Start of Block

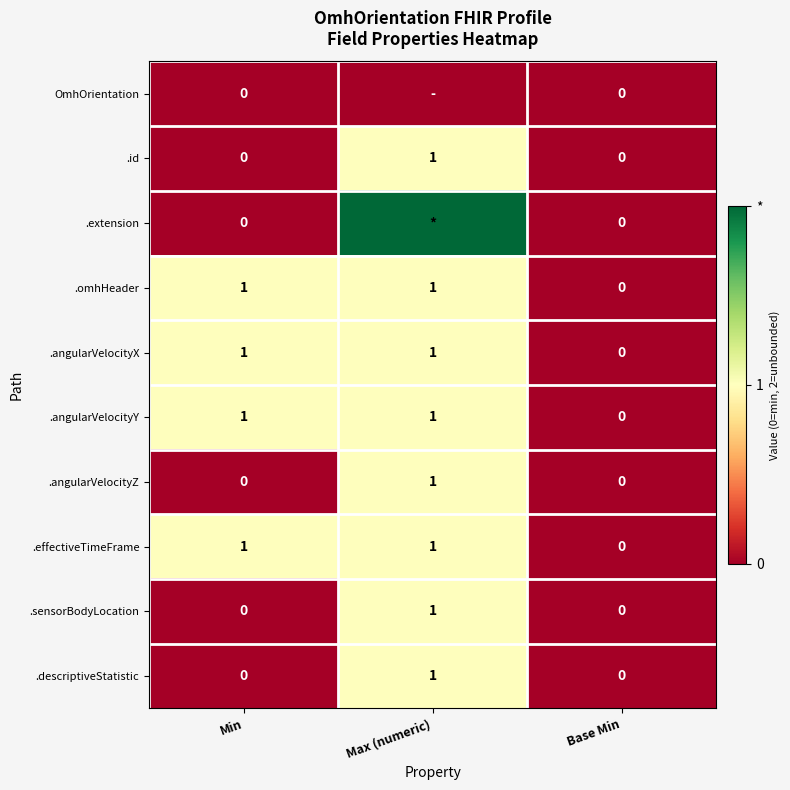

At how many categories does at least one series exceed 0?

2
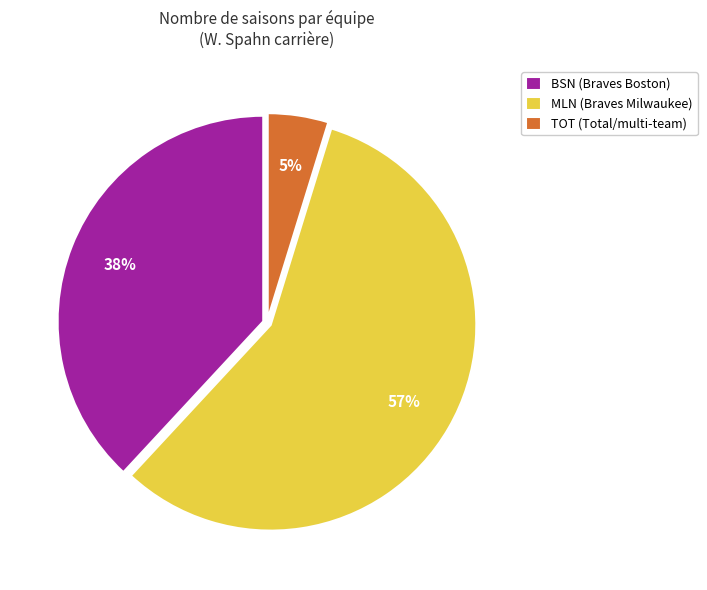

How many segments does this pie chart have?

3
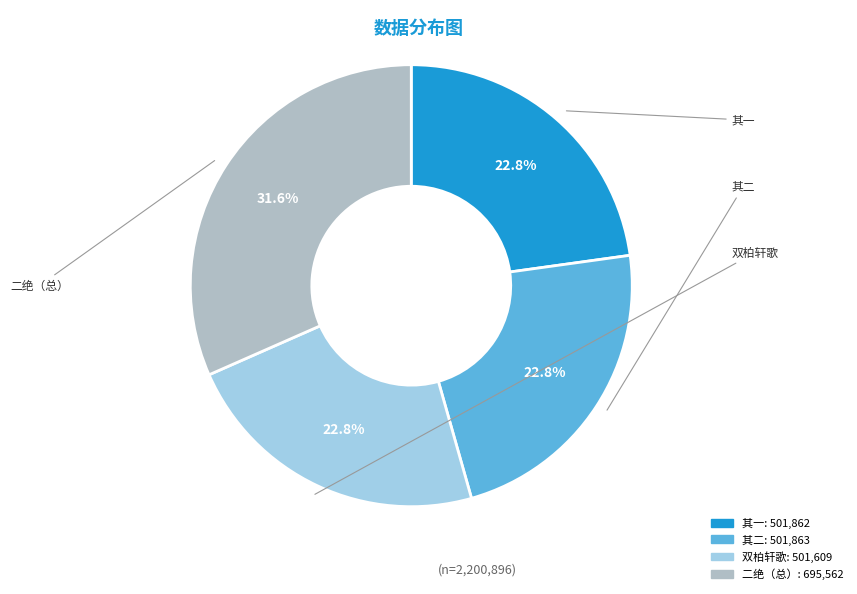

Is there a majority slice in this chart?

No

End of Block

▶ **TASK BRIEF**:
Can you convert the rows above into a JSON list of strings, with one string per line, blank lines skipped and the pictures left out?

▶ **ANSWER SPACE**:
[
  "At how many categories does at least one series exceed 0?",
  "2",
  "How many segments does this pie chart have?",
  "3",
  "Is there a majority slice in this chart?",
  "No"
]